Could you reproduce every line of the dataset entries below word for word, keeping the original spelling, punctuation, and line order?

Dataset entries ▸
-*-*-

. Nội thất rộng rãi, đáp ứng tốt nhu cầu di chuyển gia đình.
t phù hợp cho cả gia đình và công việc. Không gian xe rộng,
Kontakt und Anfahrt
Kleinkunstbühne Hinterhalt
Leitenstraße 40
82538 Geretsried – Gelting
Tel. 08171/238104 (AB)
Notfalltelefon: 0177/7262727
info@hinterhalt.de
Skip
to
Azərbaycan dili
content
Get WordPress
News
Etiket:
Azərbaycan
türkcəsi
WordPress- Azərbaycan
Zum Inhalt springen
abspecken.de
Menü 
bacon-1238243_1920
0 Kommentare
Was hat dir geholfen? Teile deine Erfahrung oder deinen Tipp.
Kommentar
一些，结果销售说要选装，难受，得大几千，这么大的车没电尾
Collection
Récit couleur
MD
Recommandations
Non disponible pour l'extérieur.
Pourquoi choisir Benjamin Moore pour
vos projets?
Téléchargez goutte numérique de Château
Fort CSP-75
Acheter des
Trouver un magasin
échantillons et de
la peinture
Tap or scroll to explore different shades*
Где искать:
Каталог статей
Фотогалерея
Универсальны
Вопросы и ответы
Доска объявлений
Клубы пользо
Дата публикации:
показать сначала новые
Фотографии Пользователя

-*-*-

WRITTEN REPLY ▸
. Nội thất rộng rãi, đáp ứng tốt nhu cầu di chuyển gia đình.
t phù hợp cho cả gia đình và công việc. Không gian xe rộng,
Kontakt und Anfahrt
Kleinkunstbühne Hinterhalt
Leitenstraße 40
82538 Geretsried – Gelting
Tel. 08171/238104 (AB)
Notfalltelefon: 0177/7262727
info@hinterhalt.de
Skip
to
Azərbaycan dili
content
Get WordPress
News
Etiket:
Azərbaycan
türkcəsi
WordPress- Azərbaycan
Zum Inhalt springen
abspecken.de
Menü 
bacon-1238243_1920
0 Kommentare
Was hat dir geholfen? Teile deine Erfahrung oder deinen Tipp.
Kommentar
一些，结果销售说要选装，难受，得大几千，这么大的车没电尾
Collection
Récit couleur
MD
Recommandations
Non disponible pour l'extérieur.
Pourquoi choisir Benjamin Moore pour
vos projets?
Téléchargez goutte numérique de Château
Fort CSP-75
Acheter des
Trouver un magasin
échantillons et de
la peinture
Tap or scroll to explore different shades*
Где искать:
Каталог статей
Фотогалерея
Универсальны
Вопросы и ответы
Доска объявлений
Клубы пользо
Дата публикации:
показать сначала новые
Фотографии Пользователя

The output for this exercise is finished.